El IRS tiene normas específicas sobre los intercambios de acciones libres de impuestos. Por ejemplo, no puede haber dinero en efectivo, tiene que ser estrictamente un intercambio de acciones.
Conclusión
La forma de gestionar los impuestos durante la venta de un negocio depende del tipo de entidad empresarial que se venda. Esto se aplica tanto si se trata de una empresa unipersonal como de una sociedad, una SRL o una sociedad anónima. También es importante el tipo de entidad que compra la empresa, qué activos se incluyen y cómo se estructura la operación. Todo esto se rige por un complejo conjunto de normas del IRS.

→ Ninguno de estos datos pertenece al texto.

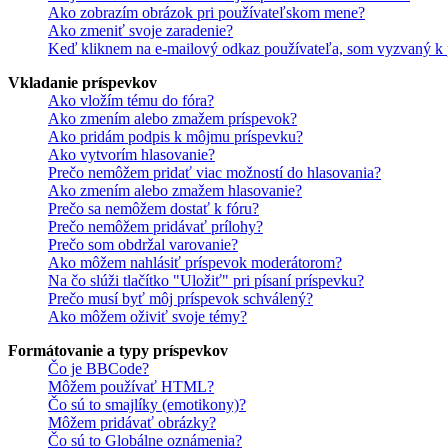
Ako zobrazím obrázok pri používateľskom mene?
Ako zmeniť svoje zaradenie?
Keď kliknem na e-mailový odkaz používateľa, som vyzvaný k p
Vkladanie príspevkov
Ako vložím tému do fóra?
Ako zmením alebo zmažem príspevok?
Ako pridám podpis k môjmu príspevku?
Ako vytvorím hlasovanie?
Prečo nemôžem pridať viac možností do hlasovania?
Ako zmením alebo zmažem hlasovanie?
Prečo sa nemôžem dostať k fóru?
Prečo nemôžem pridávať prílohy?
Prečo som obdržal varovanie?
Ako môžem nahlásiť príspevok moderátorom?
Na čo slúži tlačítko "Uložiť" pri písaní príspevku?
Prečo musí byť môj príspevok schválený?
Ako môžem oživiť svoje témy?
Formátovanie a typy príspevkov
Čo je BBCode?
Môžem používať HTML?
Čo sú to smajlíky (emotikony)?
Môžem pridávať obrázky?
Čo sú to Globálne oznámenia?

Consejos para vender una pequeña empresa
- Encontrar un asesor financiero que le ayude a gestionar las implicaciones fiscales de la venta de su empresa no tiene por qué ser difícil. La herramienta gratuita de nuestro equipo le pone en contacto con hasta tres asesores financieros de su zona, y usted puede entrevistar a los asesores que le correspondan sin coste alguno para decidir cuál es el más adecuado para usted. Si está preparado para encontrar un asesor que le ayude a alcanzar sus objetivos financieros, empiece ya.
- La venta de un negocio tiene importantes implicaciones fiscales, y la mejor manera de minimizar sus impuestos puede no ser obvia. Sea cual sea el tamaño de su empresa, considere la posibilidad de contar con la ayuda de asesores fiscales, contables y financieros profesionales.